» Task: Edit the lines from the beginning up to and including the line with "True or false: ZG", replacing "chart" with "graph" and leaving everything else unchanged.

» Given records:
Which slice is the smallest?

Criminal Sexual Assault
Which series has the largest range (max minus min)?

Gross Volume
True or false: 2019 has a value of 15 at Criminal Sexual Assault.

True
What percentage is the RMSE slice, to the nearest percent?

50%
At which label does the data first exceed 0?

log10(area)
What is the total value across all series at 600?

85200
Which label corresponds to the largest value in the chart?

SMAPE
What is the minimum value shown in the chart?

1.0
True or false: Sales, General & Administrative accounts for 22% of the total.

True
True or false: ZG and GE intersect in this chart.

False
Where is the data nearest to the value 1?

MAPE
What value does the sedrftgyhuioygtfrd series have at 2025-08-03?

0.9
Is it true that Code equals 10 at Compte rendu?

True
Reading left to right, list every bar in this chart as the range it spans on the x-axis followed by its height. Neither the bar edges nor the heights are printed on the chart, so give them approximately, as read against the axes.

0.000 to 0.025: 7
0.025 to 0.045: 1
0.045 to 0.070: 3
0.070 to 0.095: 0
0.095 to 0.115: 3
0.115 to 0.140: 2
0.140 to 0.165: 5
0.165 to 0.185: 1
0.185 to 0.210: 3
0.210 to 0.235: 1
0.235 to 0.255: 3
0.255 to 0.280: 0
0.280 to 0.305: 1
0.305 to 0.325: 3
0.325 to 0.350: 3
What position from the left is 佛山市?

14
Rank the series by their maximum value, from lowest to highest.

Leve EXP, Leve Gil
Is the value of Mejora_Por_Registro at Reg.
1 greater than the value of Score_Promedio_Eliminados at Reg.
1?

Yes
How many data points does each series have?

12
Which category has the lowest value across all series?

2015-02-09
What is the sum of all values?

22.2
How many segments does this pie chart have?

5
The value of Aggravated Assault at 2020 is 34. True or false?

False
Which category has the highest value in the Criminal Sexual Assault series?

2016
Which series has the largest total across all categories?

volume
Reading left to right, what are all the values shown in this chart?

» Solution:
Which slice is the smallest?

Criminal Sexual Assault
Which series has the largest range (max minus min)?

Gross Volume
True or false: 2019 has a value of 15 at Criminal Sexual Assault.

True
What percentage is the RMSE slice, to the nearest percent?

50%
At which label does the data first exceed 0?

log10(area)
What is the total value across all series at 600?

85200
Which label corresponds to the largest value in the graph?

SMAPE
What is the minimum value shown in the graph?

1.0
True or false: Sales, General & Administrative accounts for 22% of the total.

True
True or false: ZG and GE intersect in this graph.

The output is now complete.